Alte Pracht Königstraße: Auf der Grußkarte ist auch das Königstor zu sehen Foto: Sammlung OA Krimmel

Als Bub hat er Briefmarken gesammelt und später bemerkt, dass die Karten, auf denen sie klebten, viel interessanter sind. Der Gestalter OA Krimmel zeigt in seinem „Stuttgarter Postkartenbuch“ kuriose Ansichten der Stadtgeschichte. Die sind auch in digitalen Zeiten beliebt.

Stuttgart - Die Magd ohne Unterrock beflügelte die Fantasie unserer Vorfahren. Was sich angeblich 1837 vor dem Brunnen des Stuttgarter Marktplatzes zugetragen hat, lieferte Stoff für zahlreiche Reime und heitere Zeichnungen auf Ansichtskarten. In der Sammlung von OA Krimmel, der sich – seiner Familientradition folgend – mit den Anfangsbuchstaben seiner Vornamen begnügt, befinden sich etliche Darstellungen jener Szenerie, die jahrzehntelang für Stadtgespräch sorgte. Für den 48-jährigen Autor, Designer, Artdirector und Chef der Agentur id-büro sind diese Karten der Beweis, „dass man in Stuttgart doch nicht immer zum Lachen in den Keller geht“.

Auch der Brunnen des Marktplatzes hat eine bewegte Geschichte

Der Überlieferung nach hat sich ein dicker Stadtrat in aller Öffentlichkeit zu Tode gelacht, als eine fesche Magd am Brunnen ihr Röckchen verlor. Ohne sittlich korrekte Unterwäsche sei sie unterwegs gewesen. Den gefüllten Wasserzuber habe sie nach oben auf ihren Kopf gehoben, worauf durch die Körperspannung der Kleiderstoff von der Taille nach unten fiel. So lustig fand’s besagter Ratsherr, dass er noch am Ort des Geschehens an den Folgen eines Lachanfalls verstarb. Dies wiederum amüsierte die Bürgerschaft, so dass es gleich Dutzende Postkarten von diesem Vorfall gibt.

Anekdoten wie diese sind in Krimmels Band „Das Stuttgarter Postkartenbuch“ nachzulesen, der jetzt im Belser Verlag erschienen ist. Zur Zeit der nackten Magd befand sich der Brunnen noch mitten auf dem Marktplatz, der selbst eine bewegte Geschichte hat. Später wurde er auf den Wilhelmsplatz versetzt, ehe er 1973 zurück zum Rathaus kehren durfte, aber versteckt unter Kastanienbäume. Der Marktplatz hatte seinen Mittelpunkt verloren.

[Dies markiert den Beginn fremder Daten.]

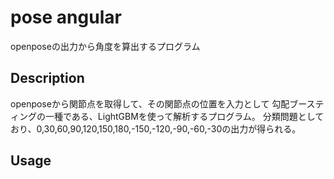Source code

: pose angular
====

openposeの出力から角度を算出するプログラム

## Description
openposeから関節点を取得して、その関節点の位置を入力として
勾配ブースティングの一種である、LightGBMを使って解析するプログラム。
分類問題としており、0,30,60,90,120,150,180,-150,-120,-90,-60,-30の出力が得られる。

## Usage



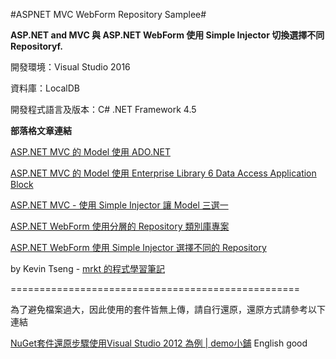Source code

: #ASPNET MVC WebForm Repository Samplee#

**ASP.NET and  MVC 與 ASP.NET WebForm 使用 Simple Injector 切換選擇不同 Repositoryf.**


開發環境：Visual Studio 2016

資料庫：LocalDB

開發程式語言及版本：C# .NET Framework 4.5


**部落格文章連結**

[ASP.NET MVC 的 Model 使用 ADO.NET](http://kevintsengtw.blogspot.tw/2013/05/aspnet-mvc-model-adonet.html)

[ASP.NET MVC 的 Model 使用 Enterprise Library 6 Data Access Application Block](http://kevintsengtw.blogspot.tw/2013/05/aspnet-mvc-model-enterprise-library-6.html)

[ASP.NET MVC - 使用 Simple Injector 讓 Model 三選一](http://kevintsengtw.blogspot.tw/2013/05/aspnet-mvc-simple-injector-model.html)

[ASP.NET WebForm 使用分層的 Repository 類別庫專案](http://kevintsengtw.blogspot.tw/2013/05/aspnet-webform-repository.html)

[ASP.NET WebForm 使用 Simple Injector 選擇不同的 Repository](http://kevintsengtw.blogspot.tw/2013/05/aspnet-webform-simple-injector.html)

by Kevin Tseng - [mrkt 的程式學習筆記](http://kevintsengtw.blogspot.tw)

==================================================

為了避免檔案過大，因此使用的套件皆無上傳，請自行還原，還原方式請參考以下連結

 [NuGet套件還原步驟使用Visual Studio 2012 為例 | demo小鋪](http://demo.tc/Post/763)
English good
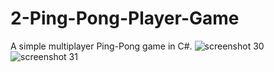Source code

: # 2-Ping-Pong-Player-Game
A simple multiplayer Ping-Pong game in C#.
![screenshot 30](https://user-images.githubusercontent.com/30869379/36944436-b03304ce-1fa4-11e8-8915-9a690df31dff.png)
![screenshot 31](https://user-images.githubusercontent.com/30869379/36944437-b05e1aba-1fa4-11e8-8301-fd83df2f7bbb.png)
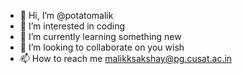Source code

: - 👋 Hi, I’m @potatomalik
- 👀 I’m interested in coding
- 🌱 I’m currently learning something new
- 💞️ I’m looking to collaborate on you wish 
- 📫 How to reach me malikksakshay@pg.cusat.ac.in

<!---
potatomalik/potatomalik is a ✨ special ✨ repository because its `README.md` (this file) appears on your GitHub profile.
You can click the Preview link to take a look at your changes.
--->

Im Königin-Olga-Bau befand sich ein Café

Mit viel Liebe zu seiner Stadt erzählt OA Krimmel von verschwundenen Schönheiten, königlichen Vergnügungen und historischen Dramen. Die Danksagungen in seinem Buch gehen unter anderem an das Stuttgart-Album, an das Geschichtsprojekt unserer Zeitung, mit dem er eine Erkenntnis teilt: Wer die Vergangenheit kennt, blickt anders in die Zukunft. Den historischen Fotos stellt er oft heutige Vergleichsaufnahmen gegenüber.

Wir sehen, wie der „Große Graben“, den man einst vor der Stadtmauer aufschütten ließ, zur Shopping-Meile geworden ist. Die Rechnung von König Friedrich ging auf: Die Königstraße ist zu einer prächtigen Einkaufsstraße geworden. Wir sehen, wie prunkvoll die Parterre-Räume des Königin- Olga-Baus einst waren, in denen sich ein wunderschönes Café befand – heute ist mit Carls Brauhaus die Gastronomie in die frühere Dresdner Bank zurückgekehrt. Und wir sehen, wie in den 1940ern vom Zeppelin-Bahnhof mitten in Stuttgart geträumt wurde – schon damals durfte man nicht alles glauben, was man auf den Karten sah.

Sein Buch ist eine Liebeserklärung an die gute alte Postkarte, die in der digitalen Zeit in Internetportalen wie dem Stuttgart-Album eine Rückkehr feiert. Immer beliebter sind Postkarten-Apps, mit denen man Grüße mit selbst fotografierten Aufnahmen via Smartphone verschicken kann. Die werden dann ausgedruckt und landen beim Absender im Briefkasten – ganz so wie früher.